▸ **Passage shown**

With reference to FIGS. 4 and 5, the split pulley assembly 27 is rotatably mounted on the inner-pulley support 29, which, in turn, is attached to the top of the t-shaped support bar 28. FIG. 5 is an exploded view of a preferred embodiment of the split pulley assembly 27 in accordance with the present invention. The pulley halves 51a and 51b are attached to a pair of inner-pulley support pins 52a and 52b projecting laterally from the inner pulley support 29. The pulley halves 51a and 51b have cylindrical axial bores 53a and 53b into which bearings 54a and 54b respectively are pressed. The inner bearing surfaces 55 of the respective bearings are dimensioned to fit snugly over the inner pulley support pins 52a and 52b. The split pulley assembly is held together by means of a bolt 56 and a nut 57. An axial bore 58 coextensive with the support pins 52a and 52b is provided to accommodate the passage of the bolt 56 therethrough.

Scene geometry reasoning data:
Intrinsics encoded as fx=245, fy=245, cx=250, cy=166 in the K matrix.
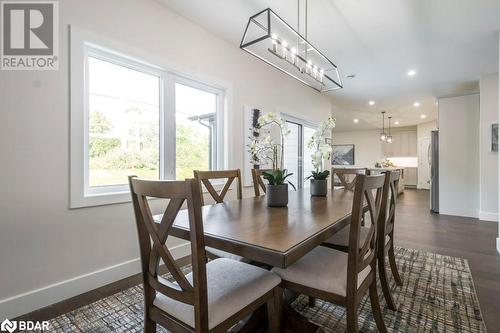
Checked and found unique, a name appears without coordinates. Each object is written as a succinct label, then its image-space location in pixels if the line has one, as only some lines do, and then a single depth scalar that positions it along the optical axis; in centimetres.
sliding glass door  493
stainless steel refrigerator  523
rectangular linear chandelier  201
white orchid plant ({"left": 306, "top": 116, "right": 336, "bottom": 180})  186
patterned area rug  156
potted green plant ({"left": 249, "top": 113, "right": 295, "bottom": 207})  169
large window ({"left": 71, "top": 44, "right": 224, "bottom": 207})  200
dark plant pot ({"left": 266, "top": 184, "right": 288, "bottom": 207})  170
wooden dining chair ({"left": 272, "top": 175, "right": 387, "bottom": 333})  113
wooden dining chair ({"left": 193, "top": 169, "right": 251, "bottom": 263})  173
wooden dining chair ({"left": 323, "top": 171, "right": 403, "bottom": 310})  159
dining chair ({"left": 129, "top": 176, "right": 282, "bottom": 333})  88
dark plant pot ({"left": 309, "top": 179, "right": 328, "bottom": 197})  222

==

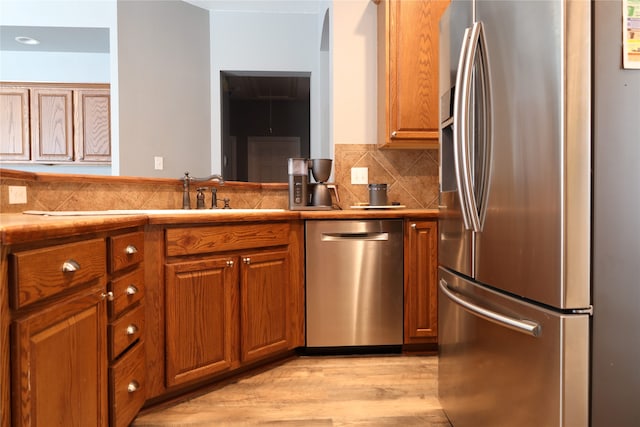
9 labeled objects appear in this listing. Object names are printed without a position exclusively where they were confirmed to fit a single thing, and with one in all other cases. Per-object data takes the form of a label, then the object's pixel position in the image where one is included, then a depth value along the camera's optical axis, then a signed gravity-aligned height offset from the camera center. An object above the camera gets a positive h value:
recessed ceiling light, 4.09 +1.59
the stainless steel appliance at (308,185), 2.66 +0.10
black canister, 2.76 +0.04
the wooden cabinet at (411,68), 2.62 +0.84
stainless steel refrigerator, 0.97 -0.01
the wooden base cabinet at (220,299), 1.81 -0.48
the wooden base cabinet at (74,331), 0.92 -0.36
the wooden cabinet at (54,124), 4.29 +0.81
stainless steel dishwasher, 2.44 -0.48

▸ **Task description**
Decide whether each statement below agrees with the split pulley passage, answering yes or no and quoting the words of the passage that decide it. 1. The bearings are pressed into bores in the pulley halves. 2. The split pulley assembly is held together by a pair of support pins. 3. The inner-pulley support is attached to the bottom of the t-shaped support bar.

▸ **Solution**
1. Yes: "The pulley halves 51a and 51b have cylindrical axial bores 53a and 53b into which bearings 54a and 54b respectively are pressed."
2. No: "The split pulley assembly is held together by means of a bolt 56 and a nut 57."
3. No: "which, in turn, is attached to the top of the t-shaped support bar 28."